Immigration : Les États persistent sur la voie sécuritaire

Alors que les naufrages se multiplient en Méditerranée, faisant chaque jour plus de morts, la politique de l’Europe reste figée sur des mesures de surveillance accrue des frontières.

Julia Gualtieri  • 23 avril 2015 abonné·es
Immigration : Les États persistent sur la voie sécuritaire
© Photo : AFP PHOTO / ALFONSO DI VINCENZO

« L’expression de notre chagrin ne suffit pas », a déclaré lundi 20 avril Martin Schultz, président du Parlement européen. Forcés de réagir après le troisième naufrage de la semaine en Méditerranée, qui aurait fait jusqu’à 900 morts selon les témoignages des 48 survivants, les gouvernements européens ont annoncé la tenue d’un sommet exceptionnel jeudi 23 avril. « Il est plus que temps de changer nos politiques envers les réfugiés et les migrants. Sans une véritable stratégie européenne basée sur la solidarité, qui offre aux personnes la perspective de venir en Europe légalement, la prochaine tragédie est seulement une question de temps. » Les recommandations du président du Parlement seront-elles suivies par le reste de l’Union ? Il est permis d’en douter. L’année 2015 s’annonce plus sombre que la précédente, sacrée année record avec l’arrivée de 207 000 migrants irréguliers par la Méditerranée et 3 400 décès. En 2013, 57 % sont arrivés par la mer, dont une grande majorité par la Méditerranée centrale, qui enregistre une augmentation de 288 % par rapport à 2012, selon les chiffres de Frontex, l’agence de surveillance européenne des frontières.

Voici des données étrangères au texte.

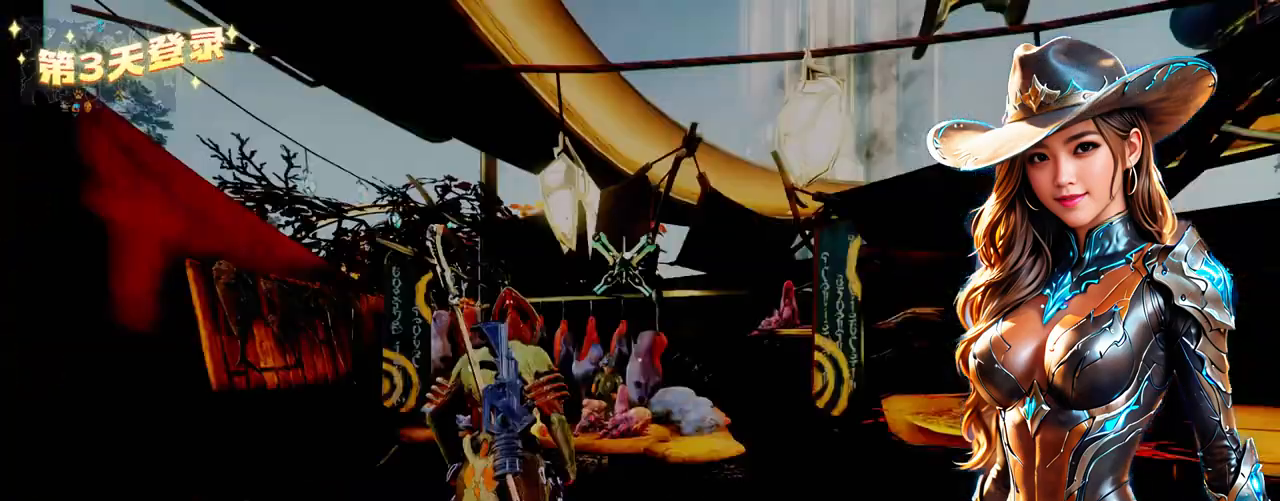
{"buttons": [], "left_stick": "center", "right_stick": "center"}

Plus de 10 000 arrivées au cours de la dernière quinzaine, dont 6 500 pour la seule nuit du 12 au 13 avril. Les volontaires de la Protection civile italienne, de la Croix-Rouge ou de la Caritas, qui accueillent les migrants secourus par les garde-côtes italiens, sont totalement débordés, et l’image d’une volontaire allaitant, sur le quai du port de Palerme, un nouveau-né africain en provenance de Libye a fait le tour des télévisions du pays.

Rien qu’en 2014, 170 000 migrants sont arrivés en Italie méridionale puis ont été transportés, parfois à plus de mille kilomètres, vers les centres d’accueil ou de rétention de toute la péninsule qui, selon le quotidien La Repubblica, « sont en train d’exploser ».

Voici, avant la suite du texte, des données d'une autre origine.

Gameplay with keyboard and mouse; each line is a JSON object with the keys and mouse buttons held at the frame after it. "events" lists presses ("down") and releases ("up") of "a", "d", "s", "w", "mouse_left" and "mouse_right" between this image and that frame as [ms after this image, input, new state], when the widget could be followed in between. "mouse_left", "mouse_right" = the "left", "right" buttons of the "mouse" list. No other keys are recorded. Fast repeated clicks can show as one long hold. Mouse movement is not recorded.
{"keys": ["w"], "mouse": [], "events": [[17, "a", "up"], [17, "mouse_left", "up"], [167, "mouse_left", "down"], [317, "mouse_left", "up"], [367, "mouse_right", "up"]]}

Rome demande depuis des années le soutien des autres États européens, puisque plus des deux tiers des migrants quittent la Botte par la suite. Le Premier ministre, Matteo Renzi, a multiplié les déplacements en ce sens, récemment à Malte, après Berlin et Paris. Sans grand résultat. Mais, dans l’opinion publique italienne, souvent peu généreuse envers les migrants, c’est davantage l’émotion qui a dominé à la suite des derniers naufrages que les réflexes de rejet. Aussi, les réactions habituellement musclées sur le sujet de la droite transalpine, parfois racistes (pour la Ligue du Nord) ou en faveur d’expulsions de masse, se sont faites plus discrètes…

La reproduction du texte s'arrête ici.